(By Isaac Zulu in Kapiri Mposhi)
COMMISSION of Inquiry on Voting Patterns and Electoral Violence chairperson Munalula Lisimba says electoral results should be reflective of the free will of the people. Speaking during a sitting to receive submissions from people in Kapiri Mposhi at the council lodge, Lisimba said in a democratic dispensation like Zambia, the electoral process had to be transparent and reflect the will of the people that vote in any given election.
He explained that President Edgar Lungu appointed the Commission of Inquiry on Voting Pattern and Electoral Violence with the mandate to inquire into the voting pattern and electoral violence that characterised the 2016 general elections. Lisimba underscored the need for individuals to make recommendations to the Commission that would help curb political violence in the country.
He said the Commission had been receiving submissions from nine provinces of Zambia and would be winding up its sittings by December and, subsequently, submit a report to the Head of State. And Kapiri Mposhi district commissioner Peter Mwiinde called for stiffer punishment for perpetrators of political violence. In his submissions in his individual capacity, Mwiinde proposed that political violence should be a non-bailable offence in order to deter would be offenders.
“Zambia is known to be a beacon of peace in the SADC region. But at the moment we are almost divided; we have peaceful people and violent people in our society. That is not the way it should be…we need a free and just society,” Mwiinde said. “I am therefore proposing that there should be no bail for perpetrators of political violence so that we maintain law and order during elections.”
Mwiinde further observed that political players had a tendency of not adhering to the Electoral Code during campaigns, saying this was one of the contributing factors to political violence.
Kapiri Mposhi district council chairperson Obby Kabasa noted that hate speech had the potential to fuel political tension.
In his submissions in his personal capacity, Kabasa urged politicians to stop engaging in hate speech against their competitors during election campaigns.

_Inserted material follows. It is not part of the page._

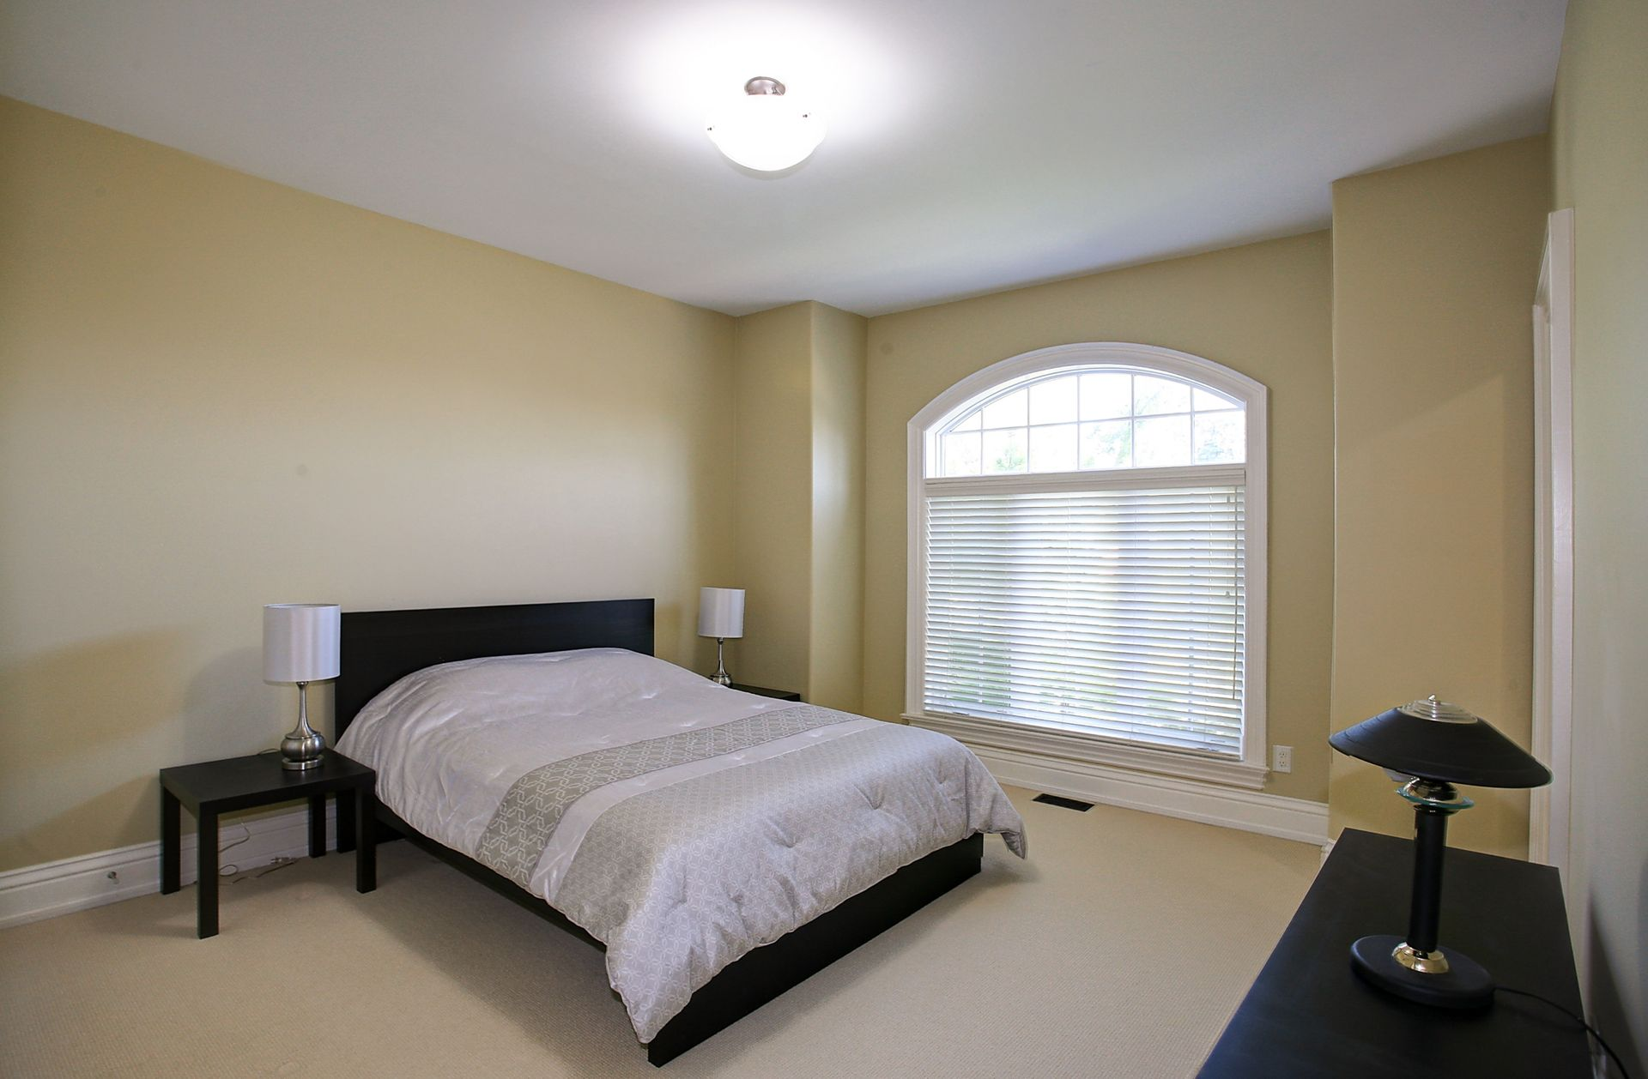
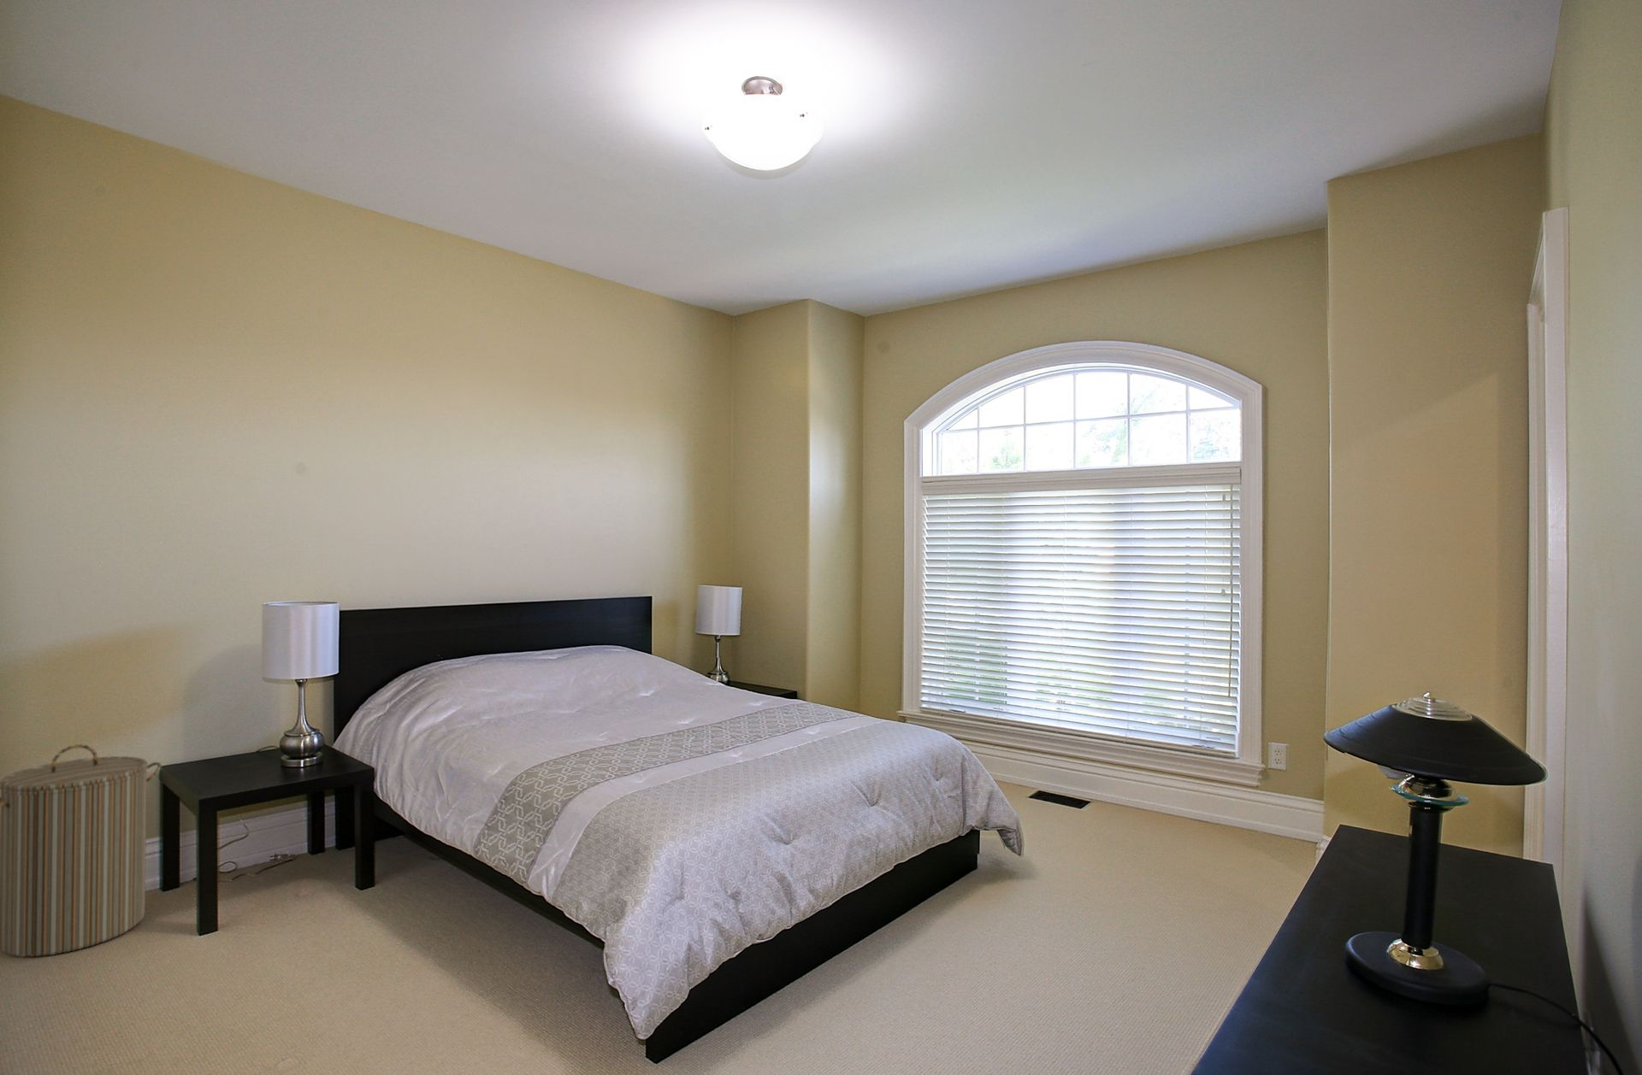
+ laundry hamper [0,744,162,957]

He submitted that political players should not consider each other as enemies, but as political competitors.
The civic leader also urged his fellow politicians not to engage in tribal politics.
Kabasa observed that tribal politics had the potential to divide the nation.
“Politicians should refrain from hate speech and tribal politics. There’s need to bring sanity in Zambian politics,” said Kabasa.
He further implored politicians not to use young people as tools of political violence.
“Politicians are to blame for political violence during elections because they are the ones that incite youths to fight political opponents. These youths are sponsored by politicians. Therefore, politicians should stop using youths as tools of political violence,” said Kabasa.
Meanwhile, a trader accused the private media of being biased in their reporting during election campaigns.
In his submissions, Joseph Chisala singled out The Mast newspaper as one the media houses that had exhibited biasness when reporting on political campaign activities.
Chisala, however, failed to point out a news article from The Mast newspaper that was written in a biased manner during the run up to the 2016 general elections when asked to do so by commissioner Lisimba.
Chisala claimed that the public media had been ethical in their reporting during election campaigns.
He further called on media houses to be objective when reporting on political campaign activities.